→ Opgave:
Ga na of de volgende uitspraken kloppen met de tuchtrechtelijke uitspraak hieronder. Beantwoord elke uitspraak met ja of nee en citeer letterlijk de woorden uit de uitspraak die de doorslag geven.
1. Het Centraal Tuchtcollege verwerpt het beroep van klager.
2. De klacht was ingediend tegen een tandarts.
3. De uitspraak is op een latere datum gepubliceerd dan de datum waarop uitspraak werd gedaan.

→ Tekstfragment:
··········

ECLI:NL:TGZCTG:2021:117 Centraal Tuchtcollege voor de Gezondheidszorg Den Haag c2019.122

ECLI: ECLI:NL:TGZCTG:2021:117
Datum uitspraak: 21-05-2021
Datum publicatie: 21-05-2021
Zaaknummer(s): c2019.122
Onderwerp: Overige klachten
Beslissingen:
Inhoudsindicatie: Klager heeft een klacht ingediend tegen een arts. Het Regionaal Tuchtcollege heeft geoordeeld dat (de onderbouwing van) de klacht onvoldoende duidelijk is en niet navolgbaar. Daarmee voldoet het klaagschrift niet aan de daaraan te stellen eisen, zodat klager niet-ontvankelijk is verklaard. Het Centraal Tuchtcollege kan zich vinden in die beslissing en verwerpt daarom het beroep van klager.

··········

→ Aangeleverde gegevens:
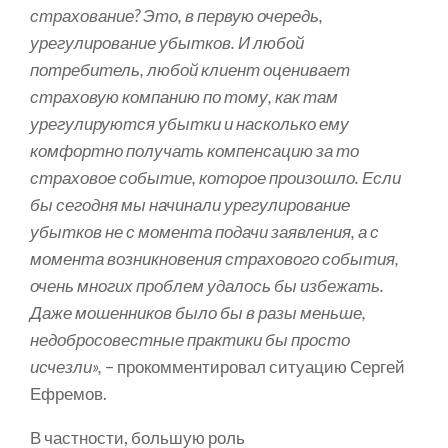
страхование? Это, в первую очередь,
урегулирование убытков. И любой
потребитель, любой клиент оценивает
страховую компанию по тому, как там
урегулируются убытки и насколько ему
комфортно получать компенсацию за то
страховое событие, которое произошло. Если
бы сегодня мы начинали урегулирование
убытков не с момента подачи заявления, а с
момента возникновения страхового события,
очень многих проблем удалось бы избежать.
Даже мошенников было бы в разы меньше,
недобросовестные практики бы просто
исчезли»,
– прокомментировал ситуацию Сергей
Ефремов.
В частности, большую роль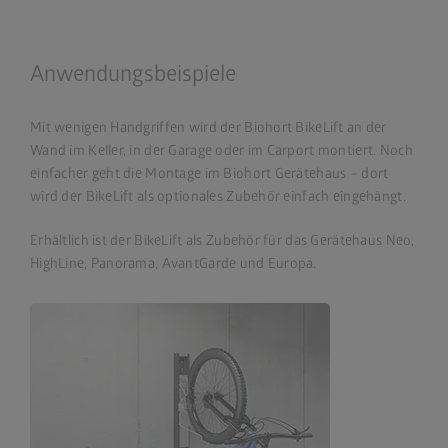
Anwendungsbeispiele
Mit wenigen Handgriffen wird der Biohort BikeLift an der
Wand im Keller, in der Garage oder im Carport montiert. Noch
einfacher geht die Montage im Biohort Gerätehaus – dort
wird der BikeLift als optionales Zubehör einfach eingehängt.
Erhältlich ist der BikeLift als Zubehör für das Gerätehaus Neo,
HighLine, Panorama, AvantGarde und Europa.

··········

→ Uitwerking:
1. Ja: "Het Centraal Tuchtcollege kan zich vinden in die beslissing en verwerpt daarom het beroep van klager."
2. Nee: "Klager heeft een klacht ingediend tegen een arts."
3. Nee: "Datum uitspraak: 21-05-2021" en "Datum publicatie: 21-05-2021"